- **WHAT NEEDS TO BE DONE**
Exact reproduction of all the entries is required, without any of their pictures.

Extracted page text data
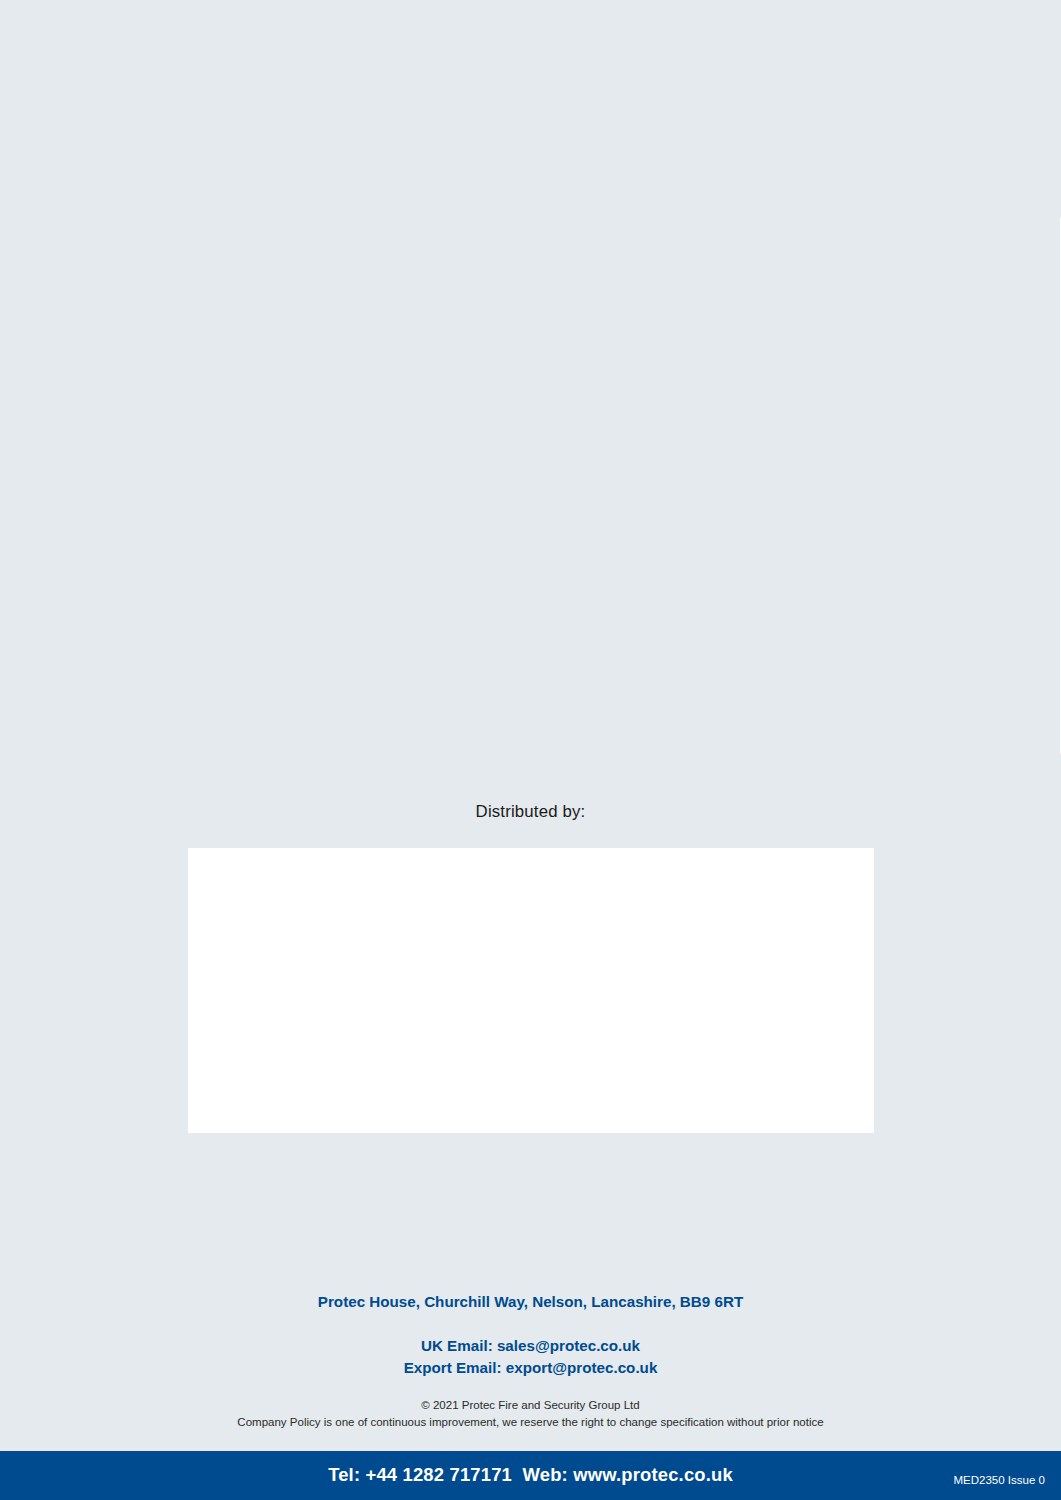Distributed by:
Protec House, Churchill Way, Nelson, Lancashire, BB9 6RT
UK Email: sales@protec.co.uk
Export Email: export@protec.co.uk
© 2021 Protec Fire and Security Group Ltd
Company Policy is one of continuous improvement, we reserve the right to change specification without prior notice
Tel: +44 1282 717171 Web: www.protec.co.uk
MED2350 Issue 0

- **ANSWER SECTION**
Distributed by:
Protec House, Churchill Way, Nelson, Lancashire, BB9 6RT
UK Email: sales@protec.co.uk
Export Email: export@protec.co.uk
© 2021 Protec Fire and Security Group Ltd
Company Policy is one of continuous improvement, we reserve the right to change specification without prior notice
Tel: +44 1282 717171 Web: www.protec.co.uk
MED2350 Issue 0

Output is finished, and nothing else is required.